Don't forget the tried and tested 'quick wins'
We are in broad agreement with BEIS that we must stimulate innovation and investment in heat networks in order to drive the levels of growth required. It is a fine line to tread between regulation and control on the one hand and market stimulation on the other but, overall, the proposed new framework gets it about right. The sector can learn a lot from the electricity and gas markets, which are both buoyant and well regulated.
One area the consultation seems to miss, however, is the need to promote what we already know to be effective. The £96 million in government funding recently confirmed for the final year of the Heat Networks Investment Project could be well applied to leverage reliable and proven low-carbon technology options, with a view to improving the efficiency of existing heat networks. Government incentives can make a big difference in this area.
It is estimated that 80% of the UK's existing housing stock will remain occupied in 2050, so it is essential to focus on the heating performance of these buildings, if we are to have any hope of meeting our national carbon targets. Big gains can be made by focussing on 'easy wins', such as insulation. Elements of the Heat Networks Code of Practice 1.2 should be mandated where there is clear evidence that not carrying them out leads to poor efficiency or shortened lifespan of network parts.

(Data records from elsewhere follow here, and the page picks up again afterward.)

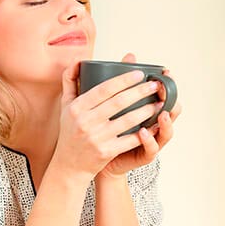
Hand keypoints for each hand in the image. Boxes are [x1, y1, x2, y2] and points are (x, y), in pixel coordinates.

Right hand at [50, 57, 167, 179]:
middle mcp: (85, 122)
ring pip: (127, 120)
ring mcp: (96, 138)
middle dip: (141, 92)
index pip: (104, 89)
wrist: (69, 164)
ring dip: (147, 110)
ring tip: (160, 103)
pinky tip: (156, 125)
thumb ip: (70, 81)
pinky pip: (130, 140)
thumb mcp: (65, 106)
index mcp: (77, 107)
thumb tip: (77, 60)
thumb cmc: (70, 131)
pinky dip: (145, 132)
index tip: (140, 73)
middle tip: (156, 85)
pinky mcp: (106, 152)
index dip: (124, 80)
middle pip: (119, 102)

There is a lot that can and must be done to drive the heat network industry forward at the required pace, and we can all play a part in that by improving practices for the benefit of our customers, the environment, and the sector overall. Hopefully, these proposed new government policies will give the industry the impetus it needs to achieve the very demanding objectives that are asked of it. We will continue to take a close interest in how the new policies take shape.